Philippines Introduces New VAT Obligations for Foreign Digital Service Providers

  • Introduction of VAT on Digital Services: The Philippines has proposed a 12% VAT on all digital services, including those provided by foreign digital service providers (DSPs), following the enactment of Republic Act No. 12023, which was signed into law on October 2, 2024.
  • Definition of Digital Services: Digital services encompass any service supplied over the internet or electronic networks, including online search engines, e-marketplaces, cloud services, online media, advertising, platforms, and digital goods. These services are considered performed in the Philippines if consumed there.
  • Liability and Registration Requirements: All DSPs, regardless of residency, must assess, collect, and remit VAT on services consumed in the Philippines. Both resident and non-resident DSPs are required to register for VAT, with the Bureau of Internal Revenue (BIR) establishing a simplified registration system for non-residents.
  • Compliance and Invoicing: Non-resident DSPs must issue digital invoices for transactions, including specific mandatory information (transaction date, reference number, consumer identification, description, and total amount inclusive of VAT). Communication with non-resident DSPs will be conducted via email.
  • Exemptions and Implementation Timeline: Certain educational services and transactions with accredited institutions are exempt from VAT. The BIR has the authority to suspend digital services from non-compliant providers. The implementing rules are to be issued within 90 days, with a 120-day transition period before VAT is enforced for non-resident DSPs.

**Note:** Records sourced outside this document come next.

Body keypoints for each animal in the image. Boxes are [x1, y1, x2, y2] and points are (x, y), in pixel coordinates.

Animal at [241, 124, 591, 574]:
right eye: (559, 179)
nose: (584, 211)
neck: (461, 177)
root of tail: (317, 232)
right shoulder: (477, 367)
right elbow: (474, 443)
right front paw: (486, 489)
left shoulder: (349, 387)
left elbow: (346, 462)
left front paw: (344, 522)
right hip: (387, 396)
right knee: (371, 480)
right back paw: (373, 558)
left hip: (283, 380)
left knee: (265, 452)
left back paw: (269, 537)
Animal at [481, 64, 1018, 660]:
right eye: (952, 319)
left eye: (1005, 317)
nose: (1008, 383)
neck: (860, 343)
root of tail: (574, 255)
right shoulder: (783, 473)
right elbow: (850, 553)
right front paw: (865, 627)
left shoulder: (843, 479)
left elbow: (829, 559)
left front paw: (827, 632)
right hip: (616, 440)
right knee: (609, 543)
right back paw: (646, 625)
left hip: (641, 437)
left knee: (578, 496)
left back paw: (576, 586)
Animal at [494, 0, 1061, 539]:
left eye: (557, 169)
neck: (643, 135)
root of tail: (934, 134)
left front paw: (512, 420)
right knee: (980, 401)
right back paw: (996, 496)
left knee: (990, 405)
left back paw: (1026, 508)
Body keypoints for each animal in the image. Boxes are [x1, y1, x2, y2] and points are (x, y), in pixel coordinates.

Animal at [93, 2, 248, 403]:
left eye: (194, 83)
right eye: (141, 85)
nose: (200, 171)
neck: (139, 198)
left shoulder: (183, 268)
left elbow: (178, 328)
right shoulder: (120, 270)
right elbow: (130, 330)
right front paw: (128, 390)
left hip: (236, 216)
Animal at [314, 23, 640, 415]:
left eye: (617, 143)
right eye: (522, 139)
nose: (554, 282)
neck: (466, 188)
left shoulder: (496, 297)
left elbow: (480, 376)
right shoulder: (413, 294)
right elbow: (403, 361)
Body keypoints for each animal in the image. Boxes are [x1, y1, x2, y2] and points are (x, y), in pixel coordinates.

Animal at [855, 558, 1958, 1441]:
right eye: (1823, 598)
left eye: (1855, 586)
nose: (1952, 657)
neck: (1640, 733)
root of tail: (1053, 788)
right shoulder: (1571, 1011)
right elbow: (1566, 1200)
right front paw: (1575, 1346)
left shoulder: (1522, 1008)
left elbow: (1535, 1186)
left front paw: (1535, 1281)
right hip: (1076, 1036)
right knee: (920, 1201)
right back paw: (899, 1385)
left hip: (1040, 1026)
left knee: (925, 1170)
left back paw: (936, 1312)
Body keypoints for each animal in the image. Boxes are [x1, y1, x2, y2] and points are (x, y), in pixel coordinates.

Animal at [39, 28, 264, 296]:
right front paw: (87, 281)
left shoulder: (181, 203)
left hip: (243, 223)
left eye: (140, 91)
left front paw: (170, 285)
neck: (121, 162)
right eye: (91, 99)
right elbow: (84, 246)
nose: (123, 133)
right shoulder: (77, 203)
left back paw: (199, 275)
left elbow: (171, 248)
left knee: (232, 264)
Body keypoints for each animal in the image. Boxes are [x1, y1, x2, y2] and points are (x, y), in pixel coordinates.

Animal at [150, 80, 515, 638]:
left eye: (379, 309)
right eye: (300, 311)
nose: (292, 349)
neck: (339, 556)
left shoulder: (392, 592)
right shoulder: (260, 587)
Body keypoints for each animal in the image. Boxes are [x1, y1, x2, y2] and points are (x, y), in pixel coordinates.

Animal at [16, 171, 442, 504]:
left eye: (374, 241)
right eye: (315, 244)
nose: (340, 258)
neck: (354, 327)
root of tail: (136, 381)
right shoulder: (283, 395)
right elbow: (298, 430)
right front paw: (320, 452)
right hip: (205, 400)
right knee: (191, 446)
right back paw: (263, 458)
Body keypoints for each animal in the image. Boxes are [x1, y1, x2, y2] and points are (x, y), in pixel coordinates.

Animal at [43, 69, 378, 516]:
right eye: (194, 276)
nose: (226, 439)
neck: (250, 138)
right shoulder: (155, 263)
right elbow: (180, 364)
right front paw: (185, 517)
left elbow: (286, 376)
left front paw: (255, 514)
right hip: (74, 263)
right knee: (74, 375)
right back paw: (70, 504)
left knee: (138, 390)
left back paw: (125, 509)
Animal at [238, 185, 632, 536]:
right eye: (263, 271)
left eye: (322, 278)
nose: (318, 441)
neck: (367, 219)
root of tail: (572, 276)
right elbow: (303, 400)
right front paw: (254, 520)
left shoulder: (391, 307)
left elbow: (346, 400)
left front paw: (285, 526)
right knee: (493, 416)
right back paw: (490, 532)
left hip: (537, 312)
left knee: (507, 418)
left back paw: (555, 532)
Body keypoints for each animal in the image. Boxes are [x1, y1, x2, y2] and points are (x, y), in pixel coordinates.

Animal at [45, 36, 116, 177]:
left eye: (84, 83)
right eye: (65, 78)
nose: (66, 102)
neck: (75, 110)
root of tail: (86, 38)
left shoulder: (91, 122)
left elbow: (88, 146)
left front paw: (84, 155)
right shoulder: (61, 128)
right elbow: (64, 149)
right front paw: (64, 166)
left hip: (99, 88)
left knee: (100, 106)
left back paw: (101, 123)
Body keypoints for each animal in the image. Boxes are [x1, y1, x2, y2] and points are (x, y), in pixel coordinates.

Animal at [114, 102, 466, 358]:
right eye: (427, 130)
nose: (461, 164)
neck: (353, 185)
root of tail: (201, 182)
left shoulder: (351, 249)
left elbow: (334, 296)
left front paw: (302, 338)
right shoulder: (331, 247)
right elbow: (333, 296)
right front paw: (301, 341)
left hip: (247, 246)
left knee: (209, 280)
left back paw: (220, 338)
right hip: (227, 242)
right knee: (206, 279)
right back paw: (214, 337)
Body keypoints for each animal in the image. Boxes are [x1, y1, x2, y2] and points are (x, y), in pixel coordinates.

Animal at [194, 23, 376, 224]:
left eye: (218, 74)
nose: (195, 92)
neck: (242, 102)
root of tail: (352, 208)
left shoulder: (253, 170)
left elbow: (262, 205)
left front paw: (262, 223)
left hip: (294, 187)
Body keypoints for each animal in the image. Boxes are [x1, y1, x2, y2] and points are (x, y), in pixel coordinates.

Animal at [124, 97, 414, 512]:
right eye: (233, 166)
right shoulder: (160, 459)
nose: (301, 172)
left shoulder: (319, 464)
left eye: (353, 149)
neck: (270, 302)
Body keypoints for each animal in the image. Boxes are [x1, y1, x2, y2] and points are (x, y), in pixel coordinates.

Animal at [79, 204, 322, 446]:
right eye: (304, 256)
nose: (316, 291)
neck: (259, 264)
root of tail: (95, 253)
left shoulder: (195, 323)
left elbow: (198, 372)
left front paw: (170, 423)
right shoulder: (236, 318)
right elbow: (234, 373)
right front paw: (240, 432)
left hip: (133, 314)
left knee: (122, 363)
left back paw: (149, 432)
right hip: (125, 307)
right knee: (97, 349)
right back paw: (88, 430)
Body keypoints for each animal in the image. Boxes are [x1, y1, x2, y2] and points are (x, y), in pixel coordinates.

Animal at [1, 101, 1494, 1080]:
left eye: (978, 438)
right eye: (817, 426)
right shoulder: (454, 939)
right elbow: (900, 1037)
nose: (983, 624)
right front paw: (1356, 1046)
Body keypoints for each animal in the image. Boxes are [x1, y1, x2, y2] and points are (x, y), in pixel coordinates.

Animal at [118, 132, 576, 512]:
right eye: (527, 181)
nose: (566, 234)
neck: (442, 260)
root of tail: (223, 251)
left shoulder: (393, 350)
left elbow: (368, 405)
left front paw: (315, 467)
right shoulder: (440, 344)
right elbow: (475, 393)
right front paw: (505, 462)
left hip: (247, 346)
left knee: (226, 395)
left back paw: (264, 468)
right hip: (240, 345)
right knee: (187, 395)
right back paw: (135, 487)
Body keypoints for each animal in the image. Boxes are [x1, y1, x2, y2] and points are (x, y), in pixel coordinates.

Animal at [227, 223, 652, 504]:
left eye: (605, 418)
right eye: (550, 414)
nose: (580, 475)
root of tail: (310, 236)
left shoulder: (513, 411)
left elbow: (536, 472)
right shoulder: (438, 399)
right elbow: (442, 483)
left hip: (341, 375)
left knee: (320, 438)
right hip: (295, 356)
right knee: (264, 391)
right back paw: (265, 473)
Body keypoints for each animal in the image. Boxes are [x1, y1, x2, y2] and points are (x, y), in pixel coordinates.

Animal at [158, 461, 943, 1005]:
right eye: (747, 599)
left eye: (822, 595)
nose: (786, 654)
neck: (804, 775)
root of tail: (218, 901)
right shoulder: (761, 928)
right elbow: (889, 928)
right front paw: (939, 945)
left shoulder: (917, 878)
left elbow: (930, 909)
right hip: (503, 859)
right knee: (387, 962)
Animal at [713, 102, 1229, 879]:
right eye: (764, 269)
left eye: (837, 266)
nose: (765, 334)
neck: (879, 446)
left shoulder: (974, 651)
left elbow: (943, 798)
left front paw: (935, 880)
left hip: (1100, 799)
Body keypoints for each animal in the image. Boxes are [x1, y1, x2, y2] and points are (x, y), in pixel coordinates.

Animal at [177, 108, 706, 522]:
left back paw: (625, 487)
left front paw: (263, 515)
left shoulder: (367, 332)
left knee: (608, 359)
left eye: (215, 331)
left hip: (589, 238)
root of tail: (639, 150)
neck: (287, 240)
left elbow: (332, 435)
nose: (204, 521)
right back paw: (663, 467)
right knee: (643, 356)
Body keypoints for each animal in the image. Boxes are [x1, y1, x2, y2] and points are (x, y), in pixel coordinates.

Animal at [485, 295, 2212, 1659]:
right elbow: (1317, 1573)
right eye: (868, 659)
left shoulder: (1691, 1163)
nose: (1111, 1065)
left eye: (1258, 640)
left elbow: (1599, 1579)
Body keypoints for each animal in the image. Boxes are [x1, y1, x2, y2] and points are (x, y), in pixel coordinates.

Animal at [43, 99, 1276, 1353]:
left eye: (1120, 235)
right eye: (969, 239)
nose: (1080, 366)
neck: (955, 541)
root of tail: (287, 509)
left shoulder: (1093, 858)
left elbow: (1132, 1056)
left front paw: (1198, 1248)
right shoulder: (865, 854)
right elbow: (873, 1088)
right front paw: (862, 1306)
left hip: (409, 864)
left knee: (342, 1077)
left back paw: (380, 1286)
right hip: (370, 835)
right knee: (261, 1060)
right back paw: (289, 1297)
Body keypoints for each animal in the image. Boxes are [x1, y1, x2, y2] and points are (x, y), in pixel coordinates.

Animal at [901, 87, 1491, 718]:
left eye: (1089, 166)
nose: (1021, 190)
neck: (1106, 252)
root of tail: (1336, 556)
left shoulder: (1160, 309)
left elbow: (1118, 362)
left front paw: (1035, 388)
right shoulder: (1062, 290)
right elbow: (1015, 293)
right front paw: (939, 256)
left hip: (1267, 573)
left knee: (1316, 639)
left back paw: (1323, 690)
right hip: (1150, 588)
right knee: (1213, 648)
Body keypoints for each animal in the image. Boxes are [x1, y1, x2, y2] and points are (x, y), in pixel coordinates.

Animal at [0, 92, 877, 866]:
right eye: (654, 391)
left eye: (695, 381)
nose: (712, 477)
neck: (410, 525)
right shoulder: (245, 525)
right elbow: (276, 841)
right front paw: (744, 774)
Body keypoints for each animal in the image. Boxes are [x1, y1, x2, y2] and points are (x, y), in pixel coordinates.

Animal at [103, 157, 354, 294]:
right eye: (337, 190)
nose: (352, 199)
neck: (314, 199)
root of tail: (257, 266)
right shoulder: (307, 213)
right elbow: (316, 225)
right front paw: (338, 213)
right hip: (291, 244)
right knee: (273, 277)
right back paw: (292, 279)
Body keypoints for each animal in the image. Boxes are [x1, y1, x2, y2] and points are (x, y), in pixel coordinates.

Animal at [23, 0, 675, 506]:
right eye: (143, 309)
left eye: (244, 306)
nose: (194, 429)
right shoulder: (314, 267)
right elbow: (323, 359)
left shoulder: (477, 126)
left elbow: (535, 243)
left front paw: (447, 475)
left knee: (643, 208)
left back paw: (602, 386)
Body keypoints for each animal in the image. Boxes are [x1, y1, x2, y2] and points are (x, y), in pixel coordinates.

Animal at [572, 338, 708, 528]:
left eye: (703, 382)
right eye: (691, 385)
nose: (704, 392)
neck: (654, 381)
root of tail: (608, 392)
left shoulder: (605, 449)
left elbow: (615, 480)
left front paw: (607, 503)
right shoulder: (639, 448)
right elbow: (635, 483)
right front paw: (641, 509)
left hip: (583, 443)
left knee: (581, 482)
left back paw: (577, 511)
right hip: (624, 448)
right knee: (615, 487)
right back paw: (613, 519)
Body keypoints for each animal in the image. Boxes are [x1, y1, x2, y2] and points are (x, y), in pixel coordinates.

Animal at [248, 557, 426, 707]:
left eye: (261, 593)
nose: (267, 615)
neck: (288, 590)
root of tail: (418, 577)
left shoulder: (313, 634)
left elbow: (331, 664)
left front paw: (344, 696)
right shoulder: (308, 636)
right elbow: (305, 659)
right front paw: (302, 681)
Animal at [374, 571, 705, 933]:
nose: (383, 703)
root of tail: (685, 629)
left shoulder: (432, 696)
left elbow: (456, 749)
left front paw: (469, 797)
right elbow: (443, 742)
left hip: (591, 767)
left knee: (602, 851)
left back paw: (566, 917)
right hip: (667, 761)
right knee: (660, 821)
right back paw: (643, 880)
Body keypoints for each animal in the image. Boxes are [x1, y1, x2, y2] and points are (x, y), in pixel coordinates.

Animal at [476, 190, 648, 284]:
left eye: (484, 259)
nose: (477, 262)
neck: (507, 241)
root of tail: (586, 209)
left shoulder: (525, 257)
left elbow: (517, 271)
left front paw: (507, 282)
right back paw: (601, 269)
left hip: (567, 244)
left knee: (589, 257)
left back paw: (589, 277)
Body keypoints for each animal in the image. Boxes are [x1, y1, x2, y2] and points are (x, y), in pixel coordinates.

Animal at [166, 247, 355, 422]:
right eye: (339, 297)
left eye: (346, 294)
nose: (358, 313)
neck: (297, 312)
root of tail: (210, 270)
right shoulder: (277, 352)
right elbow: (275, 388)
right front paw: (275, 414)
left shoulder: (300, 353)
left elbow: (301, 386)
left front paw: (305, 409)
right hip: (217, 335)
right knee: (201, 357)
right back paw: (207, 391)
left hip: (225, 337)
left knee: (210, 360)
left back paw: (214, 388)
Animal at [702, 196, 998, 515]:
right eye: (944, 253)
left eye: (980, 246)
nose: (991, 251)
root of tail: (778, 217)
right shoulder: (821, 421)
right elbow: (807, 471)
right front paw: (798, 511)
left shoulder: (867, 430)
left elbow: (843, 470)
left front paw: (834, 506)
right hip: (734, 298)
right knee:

New Compliance Obligations for E-commerce in Switzerland from January 1, 2025

  • Strengthened VAT Obligations: Starting January 1, 2025, Switzerland will enhance VAT obligations for online marketplaces and sellers, aligning with existing practices in the European Union and the UK to ensure tax fairness between Swiss and international businesses.
  • Marketplace Registration Requirements: Online marketplaces that facilitate sales to Swiss customers must register with Swiss tax authorities if their revenue exceeds 100,000 CHF. Registration is voluntary for smaller platforms that want to collect VAT and enhance customer experience without customs fees.
  • Responsibilities of Marketplaces: Registered marketplaces will be responsible for collecting, reporting, and remitting Swiss VAT on all sales made through their platforms. Non-compliance could result in customs authorities refusing entry to imported goods or destroying non-compliant items.
  • Exemptions for Small Shipments: Goods valued below 5 CHF are exempt from import VAT, and this exemption remains after the 2025 reforms. Small shipments (valued below 62 CHF, or 200 CHF for reduced-rate goods) will continue to benefit from simplified VAT treatment.
  • Preparation for Compliance: Merchants and platforms must prepare for compliance by the January 1, 2025 deadline, which includes registering or deregistering with Swiss tax authorities and adjusting systems for new administrative requirements. A comprehensive service is offered to assist with registration, VAT reporting, and compliance procedures.